━━━━━ Extracted information

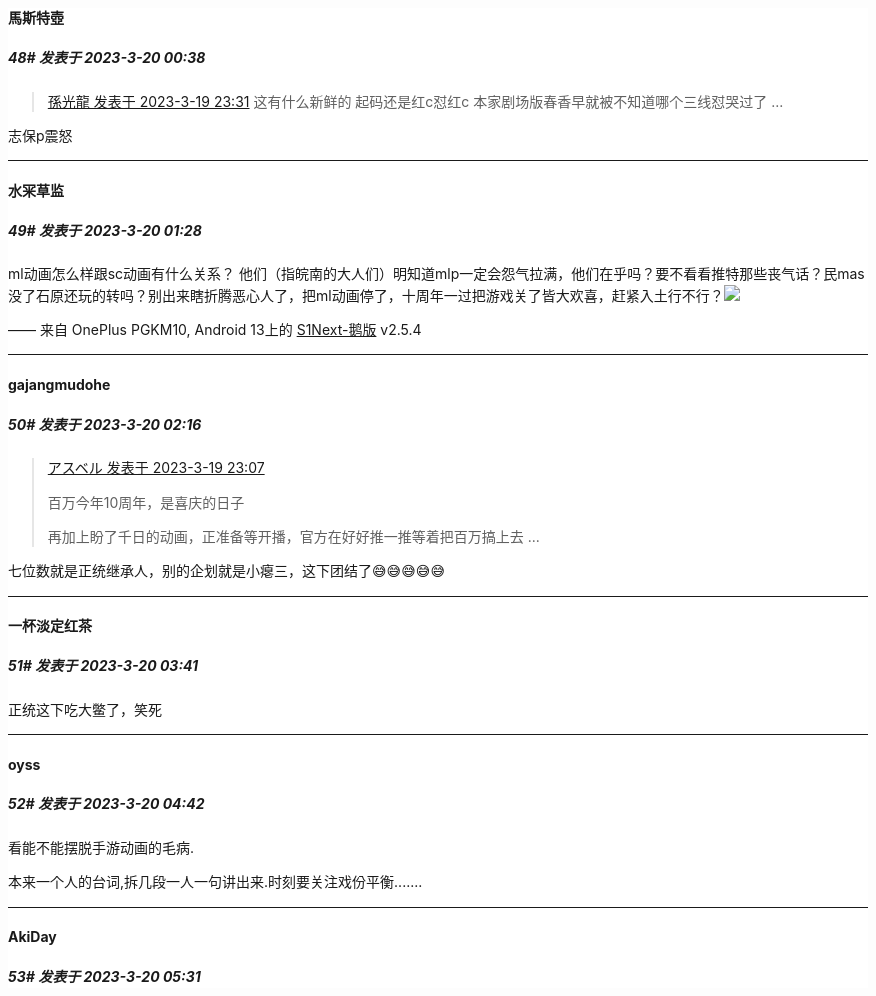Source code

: ####  馬斯特壺  
##### 48#       发表于 2023-3-20 00:38

<blockquote><a href="httphttps://bbs.saraba1st.com/2b/forum.php?mod=redirect&amp;goto=findpost&amp;pid=60148971&amp;ptid=2124821" target="_blank">孫光龍 发表于 2023-3-19 23:31</a>
这有什么新鲜的
起码还是红c怼红c
本家剧场版春香早就被不知道哪个三线怼哭过了 ...</blockquote>
志保p震怒

*****

####  水冞草监  
##### 49#       发表于 2023-3-20 01:28

ml动画怎么样跟sc动画有什么关系？
他们（指皖南的大人们）明知道mlp一定会怨气拉满，他们在乎吗？要不看看推特那些丧气话？民mas没了石原还玩的转吗？别出来瞎折腾恶心人了，把ml动画停了，十周年一过把游戏关了皆大欢喜，赶紧入土行不行？<img src="https://p.sda1.dev/10/0f774d2ca5cab47470f80cd3459c09c3/-6d1041140651514f.jpg" referrerpolicy="no-referrer">

—— 来自 OnePlus PGKM10, Android 13上的 [S1Next-鹅版](https://github.com/ykrank/S1-Next/releases) v2.5.4

*****

####  gajangmudohe  
##### 50#       发表于 2023-3-20 02:16

<blockquote><a href="httphttps://bbs.saraba1st.com/2b/forum.php?mod=redirect&amp;goto=findpost&amp;pid=60148720&amp;ptid=2124821" target="_blank">アスベル 发表于 2023-3-19 23:07</a>

百万今年10周年，是喜庆的日子

再加上盼了千日的动画，正准备等开播，官方在好好推一推等着把百万搞上去 ...</blockquote>
七位数就是正统继承人，别的企划就是小瘪三，这下团结了😅😅😅😅😅

*****

####  一杯淡定红茶  
##### 51#       发表于 2023-3-20 03:41

正统这下吃大鳖了，笑死

*****

####  oyss  
##### 52#       发表于 2023-3-20 04:42

看能不能摆脱手游动画的毛病.

本来一个人的台词,拆几段一人一句讲出来.时刻要关注戏份平衡.......

*****

####  AkiDay  
##### 53#       发表于 2023-3-20 05:31
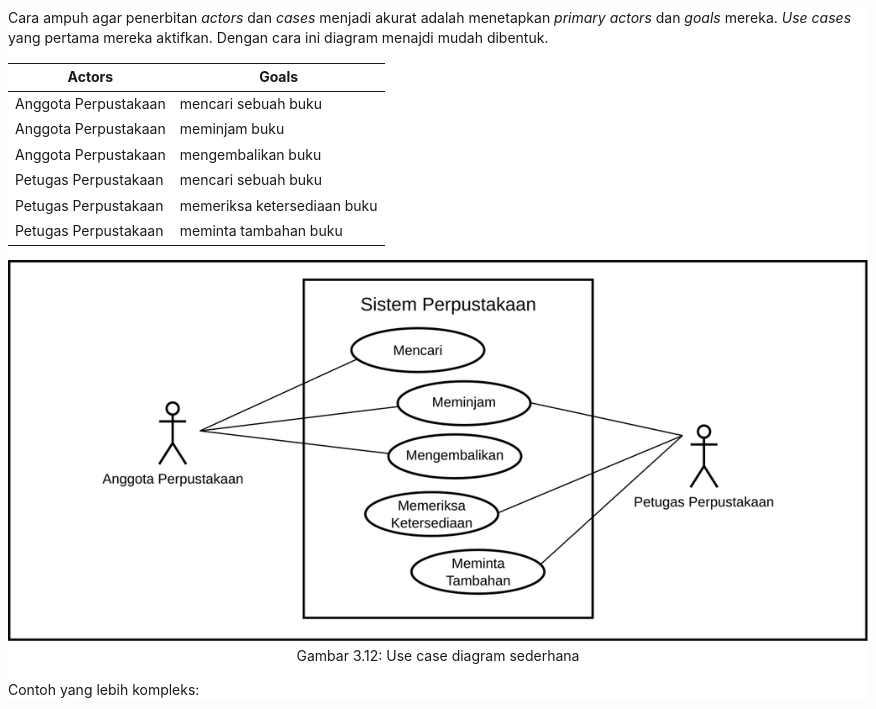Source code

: Cara ampuh agar penerbitan _actors_ dan _cases_ menjadi akurat adalah menetapkan _primary actors_ dan _goals_ mereka.  _Use cases_ yang pertama mereka aktifkan. Dengan cara ini diagram menajdi mudah dibentuk.

| Actors | Goals |
|---|---|
| Anggota Perpustakaan | mencari sebuah buku |
| Anggota Perpustakaan | meminjam buku |
| Anggota Perpustakaan | mengembalikan buku |
| Petugas Perpustakaan | mencari sebuah buku |
| Petugas Perpustakaan | memeriksa ketersediaan buku |
| Petugas Perpustakaan | meminta tambahan buku |

<p align="center">
    <img src="gbr-3.12-lama.svg" width="100%" />
    <br />Gambar 3.12: Use case diagram sederhana
</p>

Contoh yang lebih kompleks:

<p align="center">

━━━━━━━━━━

*What needs to be done:*
Leave out any pictures and return exactly the lines from the beginning of the data through the line with "ml动画怎么样跟sc动画有什么关系？", inclusive.

*Expected output:*
Source code

: ####  馬斯特壺  
##### 48#       发表于 2023-3-20 00:38

<blockquote><a href="httphttps://bbs.saraba1st.com/2b/forum.php?mod=redirect&amp;goto=findpost&amp;pid=60148971&amp;ptid=2124821" target="_blank">孫光龍 发表于 2023-3-19 23:31</a>
这有什么新鲜的
起码还是红c怼红c
本家剧场版春香早就被不知道哪个三线怼哭过了 ...</blockquote>
志保p震怒

*****

####  水冞草监  
##### 49#       发表于 2023-3-20 01:28

ml动画怎么样跟sc动画有什么关系？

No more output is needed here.